Page segmentation data

:::::

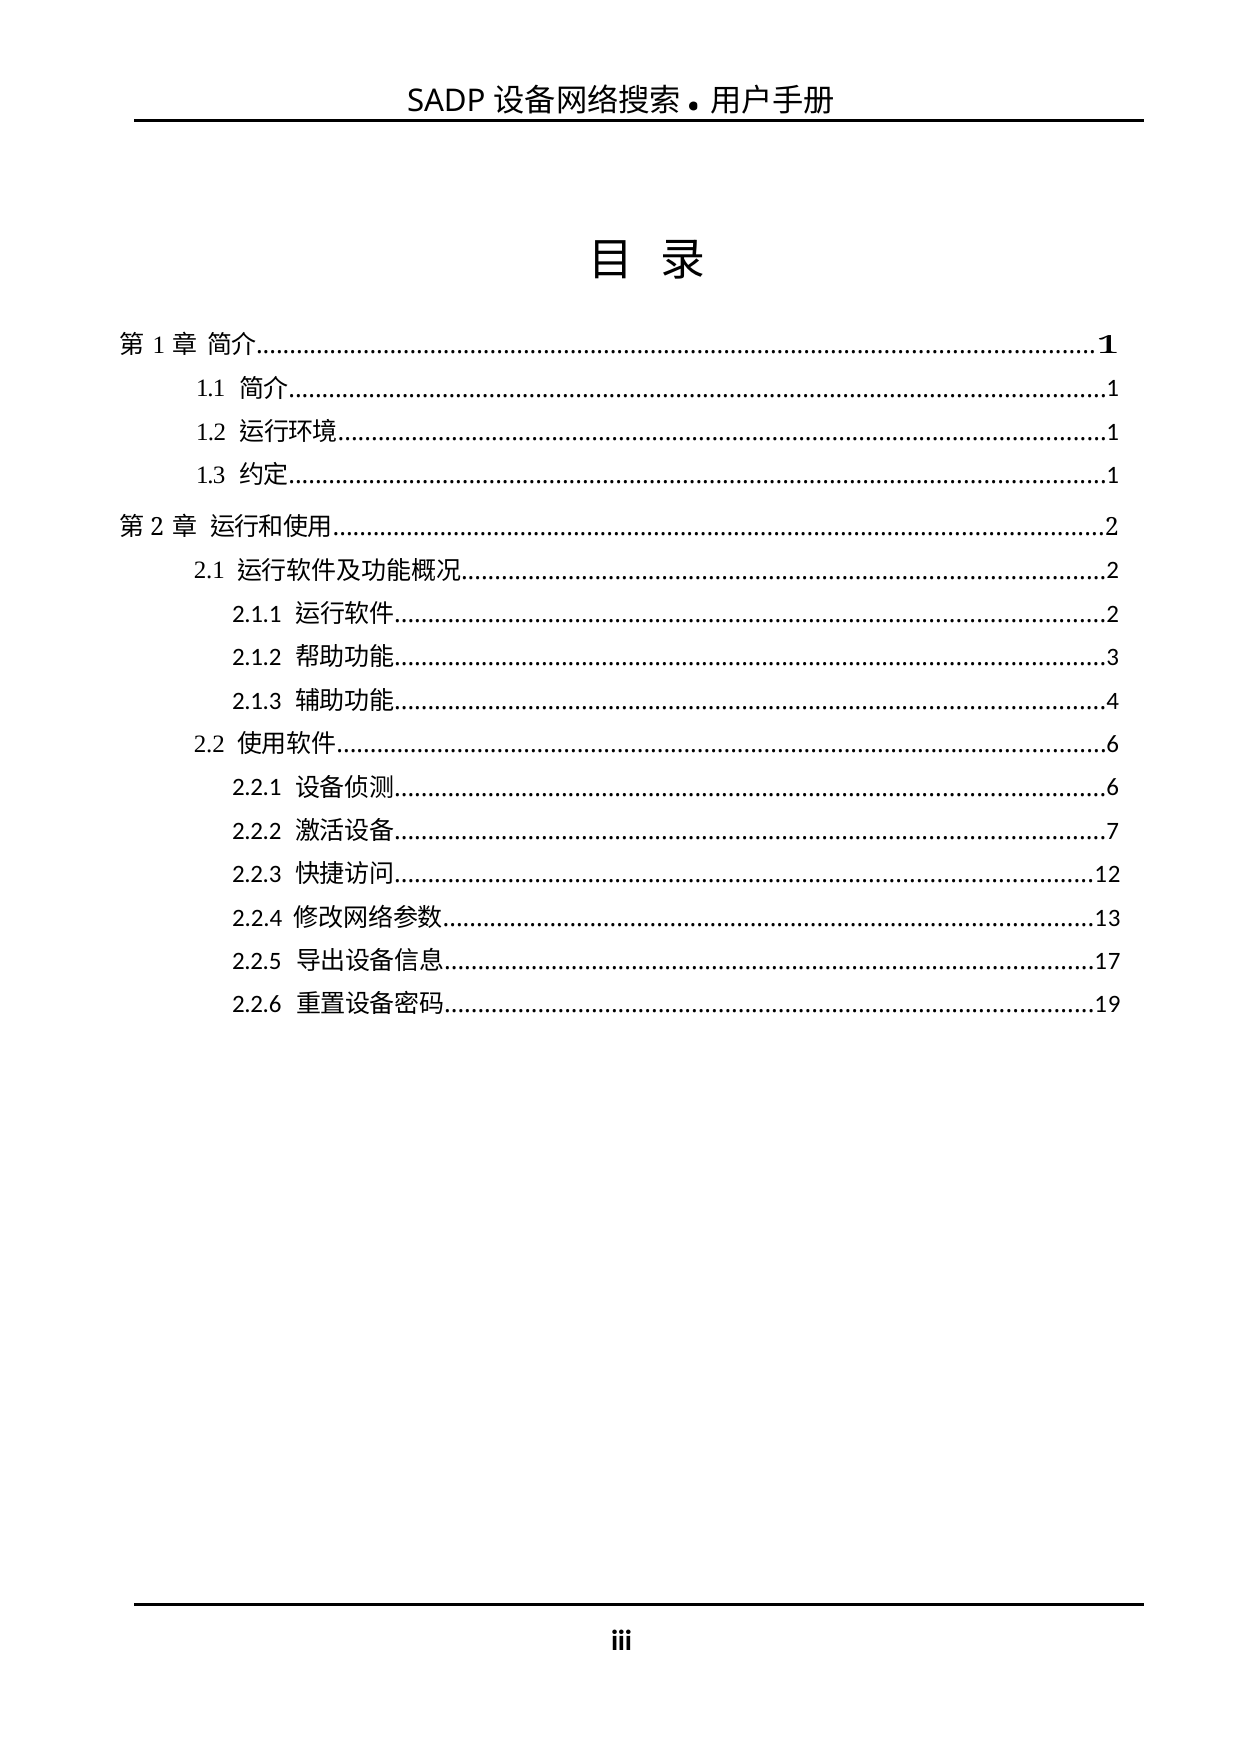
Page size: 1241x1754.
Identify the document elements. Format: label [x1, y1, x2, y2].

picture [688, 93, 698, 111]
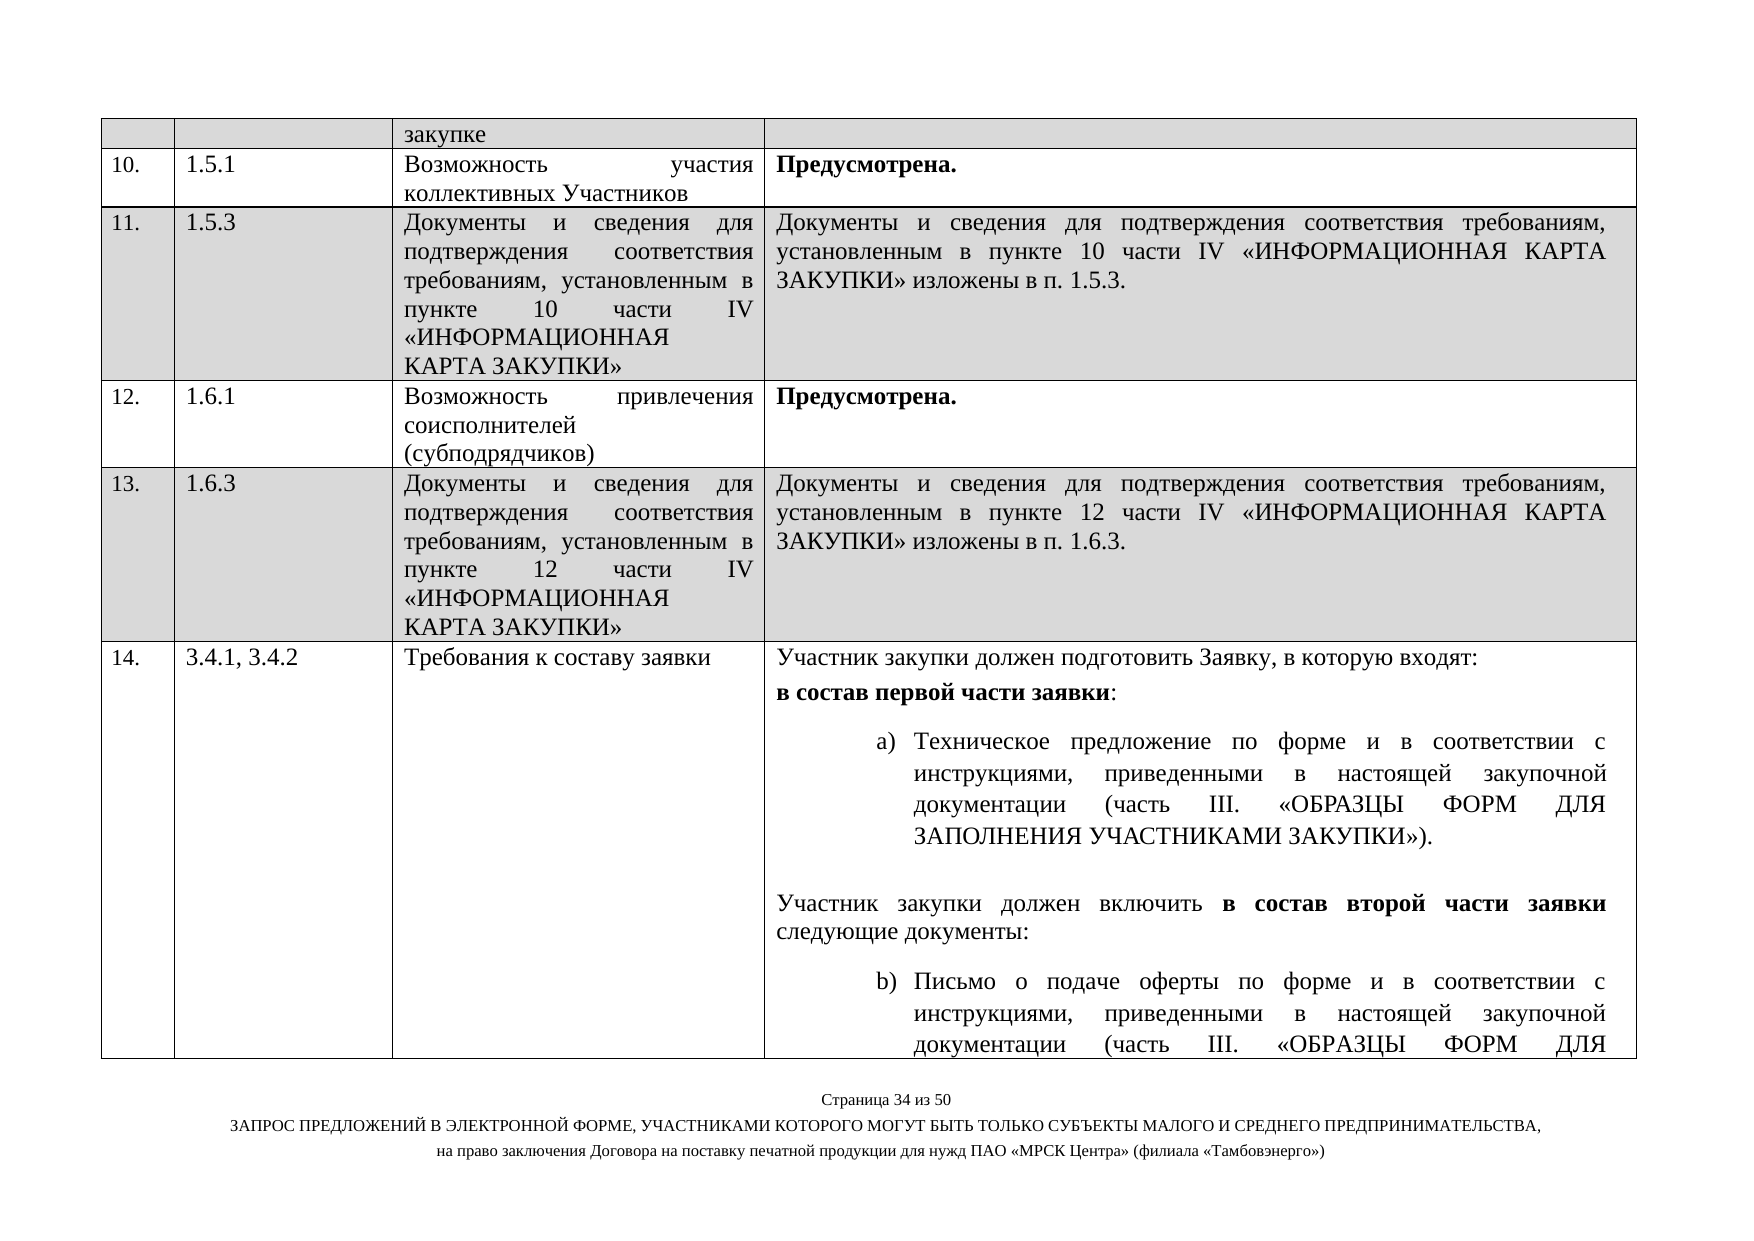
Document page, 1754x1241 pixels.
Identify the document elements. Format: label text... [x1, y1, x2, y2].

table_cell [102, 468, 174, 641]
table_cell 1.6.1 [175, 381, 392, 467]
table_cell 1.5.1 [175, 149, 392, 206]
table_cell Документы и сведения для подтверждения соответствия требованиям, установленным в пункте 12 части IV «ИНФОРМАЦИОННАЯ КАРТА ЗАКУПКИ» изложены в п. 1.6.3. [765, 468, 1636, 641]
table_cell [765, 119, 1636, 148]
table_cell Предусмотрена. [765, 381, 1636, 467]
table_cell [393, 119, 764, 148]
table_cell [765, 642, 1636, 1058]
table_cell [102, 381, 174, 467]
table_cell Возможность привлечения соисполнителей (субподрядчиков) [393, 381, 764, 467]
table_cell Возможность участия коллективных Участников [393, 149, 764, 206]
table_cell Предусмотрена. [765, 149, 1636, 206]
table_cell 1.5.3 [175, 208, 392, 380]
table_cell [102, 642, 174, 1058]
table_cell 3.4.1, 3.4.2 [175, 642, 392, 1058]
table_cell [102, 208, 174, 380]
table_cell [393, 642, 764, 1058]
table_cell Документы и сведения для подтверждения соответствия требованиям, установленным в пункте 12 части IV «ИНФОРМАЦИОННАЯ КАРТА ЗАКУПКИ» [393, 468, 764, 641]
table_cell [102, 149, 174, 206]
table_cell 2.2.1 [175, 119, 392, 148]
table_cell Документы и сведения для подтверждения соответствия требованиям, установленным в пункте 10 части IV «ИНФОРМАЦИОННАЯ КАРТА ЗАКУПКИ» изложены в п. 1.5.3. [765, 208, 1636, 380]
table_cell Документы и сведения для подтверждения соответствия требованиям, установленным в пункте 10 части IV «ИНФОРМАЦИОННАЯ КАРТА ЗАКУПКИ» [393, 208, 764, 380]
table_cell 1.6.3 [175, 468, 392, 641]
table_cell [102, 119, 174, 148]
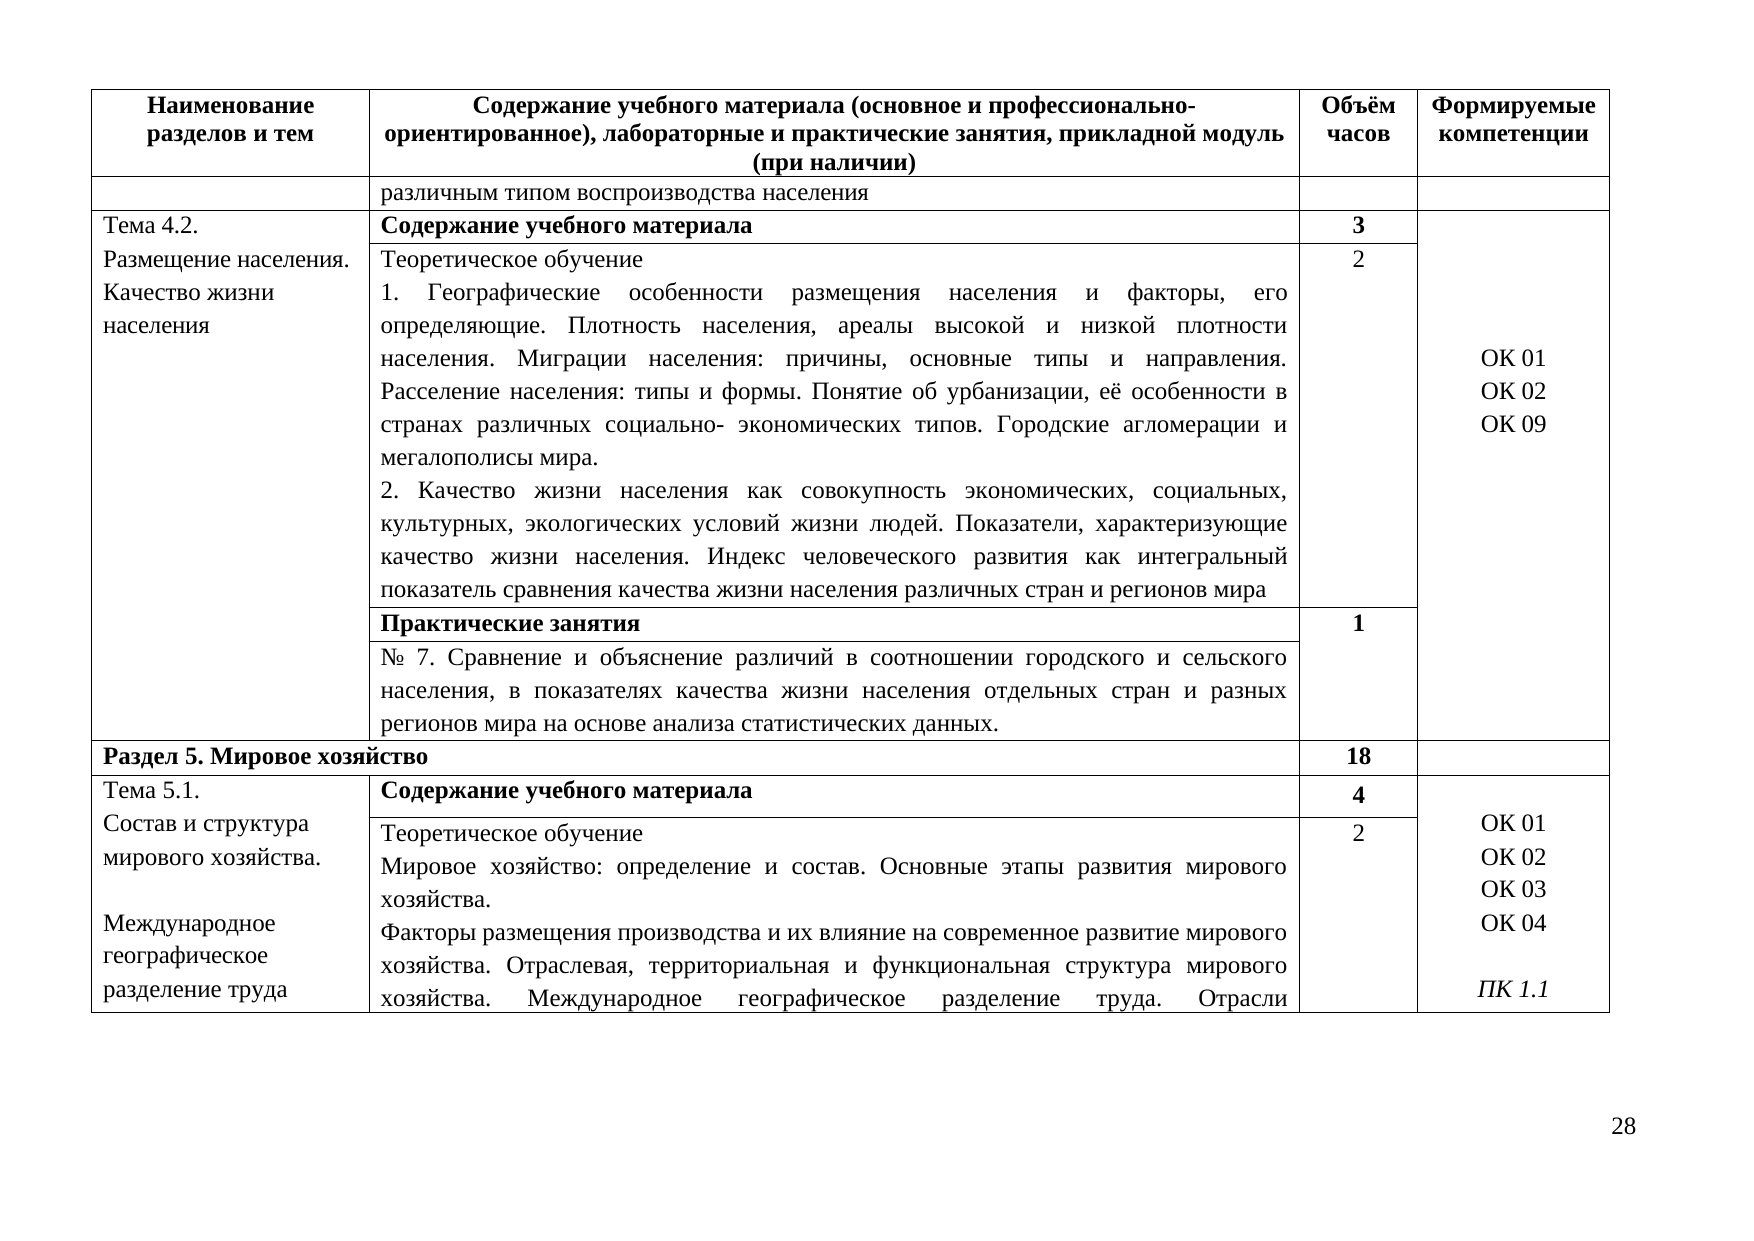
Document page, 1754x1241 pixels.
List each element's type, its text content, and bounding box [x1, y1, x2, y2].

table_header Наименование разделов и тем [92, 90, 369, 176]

:::::

Exercise directions:
Once the pictures are removed, repeat all of the data above exactly.

Solution to the exercise:
Page size: 1241x1754.
Identify the document elements. Format: label [x1, y1, x2, y2].

picture [688, 93, 698, 111]
Document page, 1754x1241 pixels.
Identify the document elements. Format: label text... [x1, y1, x2, y2].

table_cell [102, 468, 174, 641]
table_cell 1.6.1 [175, 381, 392, 467]
table_cell 1.5.1 [175, 149, 392, 206]
table_cell Документы и сведения для подтверждения соответствия требованиям, установленным в пункте 12 части IV «ИНФОРМАЦИОННАЯ КАРТА ЗАКУПКИ» изложены в п. 1.6.3. [765, 468, 1636, 641]
table_cell [765, 119, 1636, 148]
table_cell Предусмотрена. [765, 381, 1636, 467]
table_cell [393, 119, 764, 148]
table_cell [765, 642, 1636, 1058]
table_cell [102, 381, 174, 467]
table_cell Возможность привлечения соисполнителей (субподрядчиков) [393, 381, 764, 467]
table_cell Возможность участия коллективных Участников [393, 149, 764, 206]
table_cell Предусмотрена. [765, 149, 1636, 206]
table_cell 1.5.3 [175, 208, 392, 380]
table_cell [102, 642, 174, 1058]
table_cell 3.4.1, 3.4.2 [175, 642, 392, 1058]
table_cell [102, 208, 174, 380]
table_cell [393, 642, 764, 1058]
table_cell Документы и сведения для подтверждения соответствия требованиям, установленным в пункте 12 части IV «ИНФОРМАЦИОННАЯ КАРТА ЗАКУПКИ» [393, 468, 764, 641]
table_cell [102, 149, 174, 206]
table_cell 2.2.1 [175, 119, 392, 148]
table_cell Документы и сведения для подтверждения соответствия требованиям, установленным в пункте 10 части IV «ИНФОРМАЦИОННАЯ КАРТА ЗАКУПКИ» изложены в п. 1.5.3. [765, 208, 1636, 380]
table_cell Документы и сведения для подтверждения соответствия требованиям, установленным в пункте 10 части IV «ИНФОРМАЦИОННАЯ КАРТА ЗАКУПКИ» [393, 208, 764, 380]
table_cell 1.6.3 [175, 468, 392, 641]
table_cell [102, 119, 174, 148]
Document page, 1754x1241 pixels.
List each element's type, its text content, and bounding box [x1, y1, x2, y2].

table_header Наименование разделов и тем [92, 90, 369, 176]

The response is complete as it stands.